CHARGE 6.13 — Page 1 of 2
6.13 PROXIMATE CAUSE — WHERE THERE IS CLAIM THAT CONCURRENT CAUSES OF HARM ARE PRESENT AND CLAIM THAT SPECIFIC HARM WAS NOT FORESEEABLE (Approved 5/98)
NOTE TO JUDGE
This instruction is based on the Supreme Court’s decision in Conklin v. Hannoch Weisman, 145 N.J. at 416-22, and is designed to apply to appropriate negligence cases other than the legal malpractice situation discussed in Conklin. See also Yun v. Ford Motor Co., 276 N.J. Super. 142 (App. Div. 1994), rev’d, 143 N.J. 162, 163 (1996) (relying on reasons stated in Baime, J.A.D., dissenting opinion, 276 N.J. Super at 159). For the proximate cause charge in legal malpractice cases, see Model Civil Charge 5.51B. This charge can also be modified to cover “failure to act” cases.
However, when foreseeability is a “red herring” in a particular case, Conklin, 145 N.J. at 420, it might be more appropriate to charge Model Civil Charge 6.12, which does not include foreseeability language. When there is a claim of an intervening or superseding cause, Model Civil Charge 6.14 should also be charged.
To find proximate cause, you must first find that [name of defendant or party]’s negligence was a cause of the accident/incident/event. If you find that [name of defendant or other party]’s negligence is not a cause of the accident/incident/event, then you must find no proximate cause.
Second, you must find that [name of defendant or other party] negligence was a substantial factor that singly, or in combination with other causes, brought about the injury/loss/harm claimed by [name of plaintiff]. By substantial, it is meant that it was not a remote, trivial or inconsequential cause. The mere circumstance that there may also be another cause of the injury/loss/harm does not CHARGE 6.13 — Page 2 of 2
mean that there cannot be a finding of proximate cause. Nor is it necessary for the negligence of [name of the defendant or other party] to be the sole cause of [name of plaintiff]’s injury/loss/harm.
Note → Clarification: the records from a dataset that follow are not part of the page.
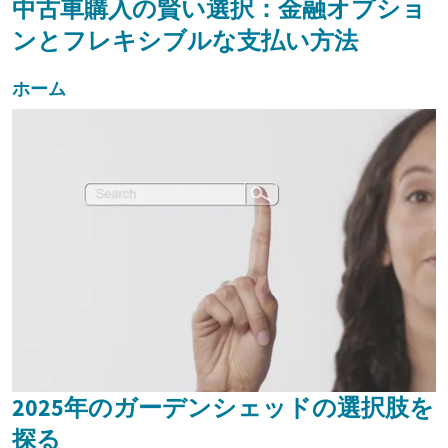
中古車購入の賢い選択：金融オプショ
ンとフレキシブルな支払い方法
ホーム
2025年のガーデンシェッドの選択肢を
探る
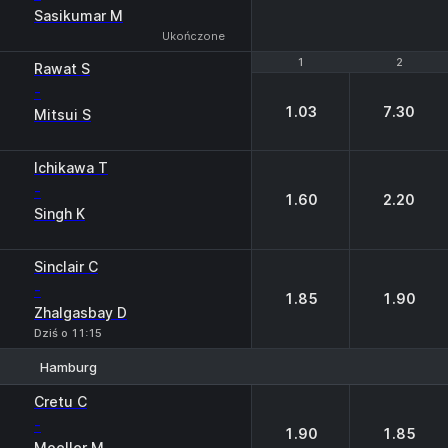
Sasikumar M
Ukończone
1
1
2
2
Rawat S
-
1.03
7.30
Mitsui S
Ichikawa T
-
1.60
2.20
Singh K
Sinclair C
-
1.85
1.90
Zhalgasbay D
Dziś o 11:15
Hamburg
1
2
Cretu C
-
1.90
1.85
Moeller M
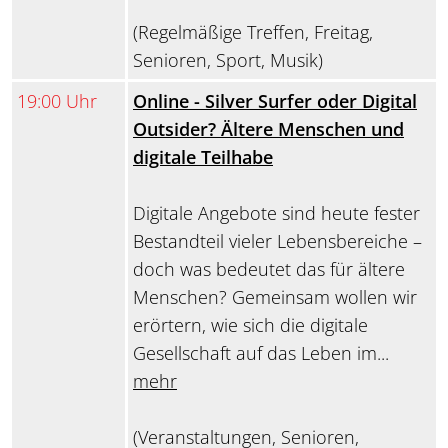
(Regelmäßige Treffen, Freitag,
Senioren, Sport, Musik)
19:00 Uhr
Online - Silver Surfer oder Digital
Outsider? Ältere Menschen und
digitale Teilhabe
Digitale Angebote sind heute fester
Bestandteil vieler Lebensbereiche –
doch was bedeutet das für ältere
Menschen? Gemeinsam wollen wir
erörtern, wie sich die digitale
Gesellschaft auf das Leben im...
mehr
(Veranstaltungen, Senioren,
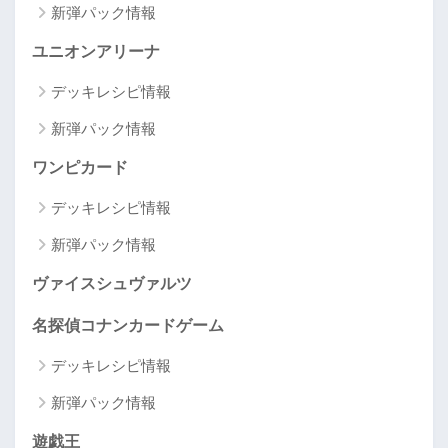
新弾パック情報
ユニオンアリーナ
デッキレシピ情報
新弾パック情報
ワンピカード
デッキレシピ情報
新弾パック情報
ヴァイスシュヴァルツ
名探偵コナンカードゲーム
デッキレシピ情報
新弾パック情報
遊戯王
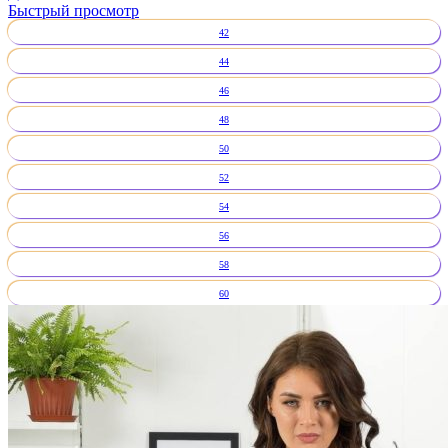
Быстрый просмотр
42
44
46
48
50
52
54
56
58
60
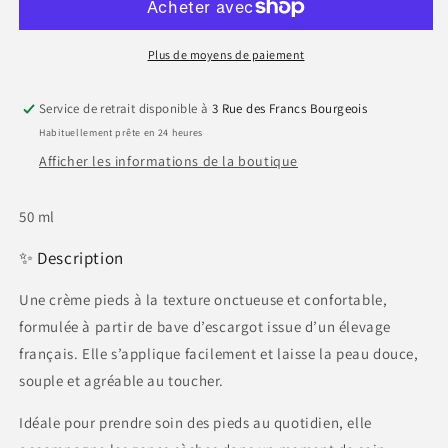
bio
bio
à
à
la
la
Plus de moyens de paiement
bave
bave
d’escargot
d’escargot
Service de retrait disponible à
3 Rue des Francs Bourgeois
-
-
Habituellement prête en 24 heures
Royer
Royer
Cosmétique
Cosmétique
Afficher les informations de la boutique
50 ml
✨ Description
Une crème pieds à la texture onctueuse et confortable,
formulée à partir de bave d’escargot issue d’un élevage
français. Elle s’applique facilement et laisse la peau douce,
souple et agréable au toucher.
Idéale pour prendre soin des pieds au quotidien, elle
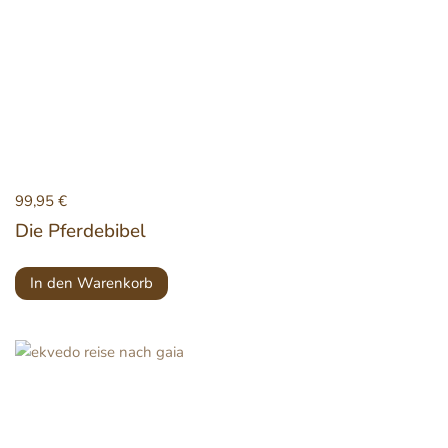
99,95
€
Die Pferdebibel
In den Warenkorb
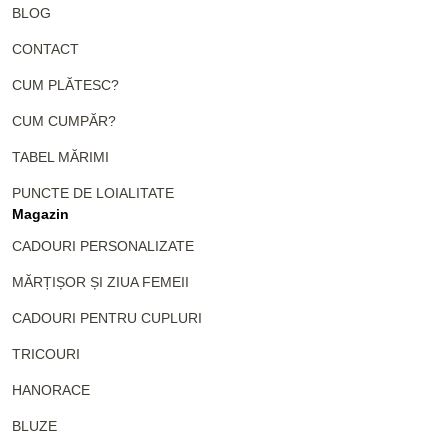
BLOG
CONTACT
CUM PLĂTESC?
CUM CUMPĂR?
TABEL MĂRIMI
PUNCTE DE LOIALITATE
Magazin
CADOURI PERSONALIZATE
MĂRȚIȘOR ȘI ZIUA FEMEII
CADOURI PENTRU CUPLURI
TRICOURI
HANORACE
BLUZE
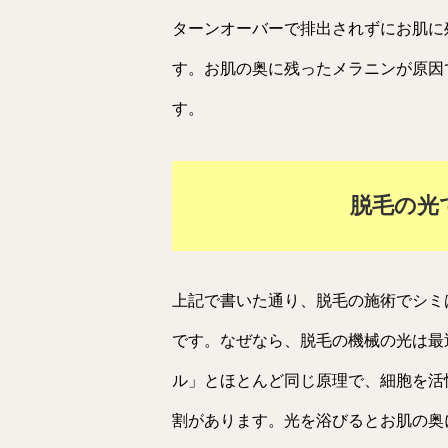
ターンオーバーで排出されずにお肌に
す。お肌の奥に残ったメラニンが原因
す。
脱毛の光
上記で書いた通り、脱毛の施術でシミ
です。なぜなら、脱毛の機械の光は最
ル」とほとんど同じ原理で、細胞を活
割があります。光を浴びるとお肌の奥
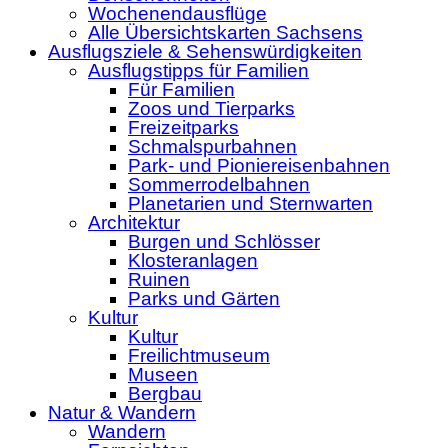
Wochenendausflüge
Alle Übersichtskarten Sachsens
Ausflugsziele & Sehenswürdigkeiten
Ausflugstipps für Familien
Für Familien
Zoos und Tierparks
Freizeitparks
Schmalspurbahnen
Park- und Pioniereisenbahnen
Sommerrodelbahnen
Planetarien und Sternwarten
Architektur
Burgen und Schlösser
Klosteranlagen
Ruinen
Parks und Gärten
Kultur
Kultur
Freilichtmuseum
Museen
Bergbau
Natur & Wandern
Wandern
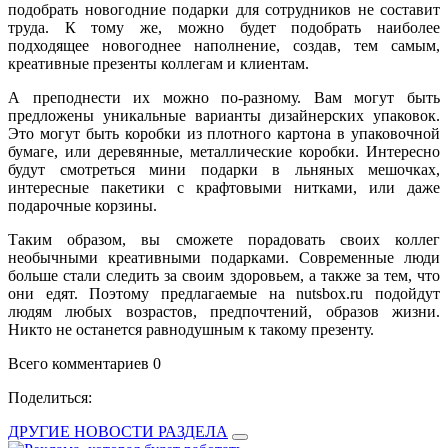
подобрать новогодние подарки для сотрудников не составит
труда. К тому же, можно будет подобрать наиболее
подходящее новогоднее наполнение, создав, тем самым,
креативные презенты коллегам и клиентам.
А преподнести их можно по-разному. Вам могут быть
предложены уникальные варианты дизайнерских упаковок.
Это могут быть коробки из плотного картона в упаковочной
бумаге, или деревянные, металлические коробки. Интересно
будут смотреться мини подарки в льняных мешочках,
интересные пакетики с крафтовыми нитками, или даже
подарочные корзины.
Таким образом, вы сможете порадовать своих коллег
необычными креативными подарками. Современные люди
больше стали следить за своим здоровьем, а также за тем, что
они едят. Поэтому предлагаемые на nutsbox.ru подойдут
людям любых возрастов, предпочтений, образов жизни.
Никто не останется равнодушным к такому презенту.
Всего комментариев 0
Поделиться:
ДРУГИЕ НОВОСТИ РАЗДЕЛА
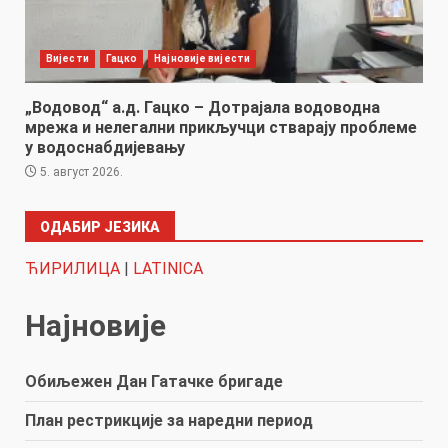
Вијести
Гацко
Најновије вијести
„Водовод“ а.д. Гацко – Дотрајала водоводна
мрежа и нелегални прикључци стварају проблеме
у водоснабдијевању
5. август 2026.
ОДАБИР ЈЕЗИКА
ЋИРИЛИЦА
|
LATINICA
Најновије
Обиљежен Дан Гатачке бригаде
План рестрикције за наредни период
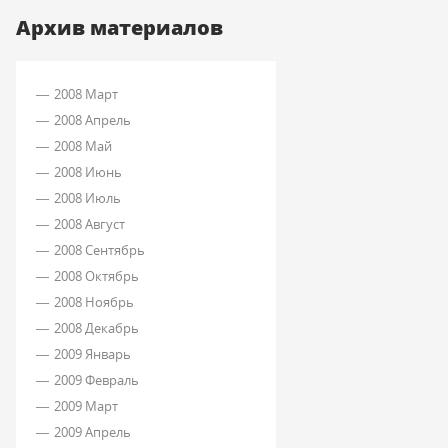
Архив материалов
2008 Март
2008 Апрель
2008 Май
2008 Июнь
2008 Июль
2008 Август
2008 Сентябрь
2008 Октябрь
2008 Ноябрь
2008 Декабрь
2009 Январь
2009 Февраль
2009 Март
2009 Апрель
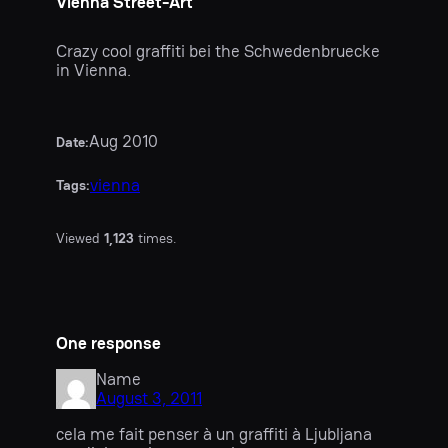
Vienna Street-Art
Crazy cool graffiti bei the Schwedenbruecke
in Vienna.
Aug 2010
Date:
vienna
Tags:
Viewed
1,123
times.
One response
Name
August 3, 2011
cela me fait penser à un graffiti à Ljubljana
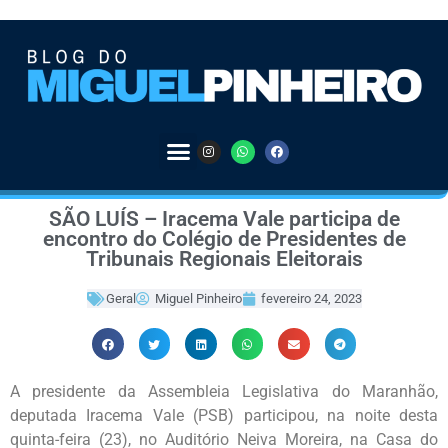
SÃO LUÍS – Iracema Vale participa de
encontro do Colégio de Presidentes de
Tribunais Regionais Eleitorais
Geral
Miguel Pinheiro
fevereiro 24, 2023
A presidente da Assembleia Legislativa do Maranhão,
deputada Iracema Vale (PSB) participou, na noite desta
quinta-feira (23), no Auditório Neiva Moreira, na Casa do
However, you must find that [name of defendant or other party]’s negligence was a substantial factor in bringing about the injury/loss/harm.
Third, you must find that some injury/loss/harm to [name of plaintiff] must have been foreseeable. For the injury/loss/harm to be foreseeable, it is not necessary that the precise injury/loss/harm that occurred here was foreseeable by [name of defendant or other party]. Rather, a reasonable person should have anticipated the risk that [name of defendant or other party]’s conduct [omission] could cause some injury/loss/harm1 suffered by [name of plaintiff]. In other words, if some injury/loss/harm from [name of defendant or other party]’s negligence was within the realm of reasonable foreseeability, then the injury/loss/harm is considered foreseeable. On the other hand, if the risk of injury/loss/harm was so remote as not to be in the realm of reasonable foreseeability, you must find no proximate cause.
In sum, in order to find proximate cause, you must find that the negligence of [name of defendant or other party] was a substantial factor in bringing about the injury/loss/harm that occurred and that some harm to [name of plaintiff] was foreseeable from [name of defendant or other party]’s negligence.
1It is important to note that the severity of injury or harm is not germane to a proximate cause finding.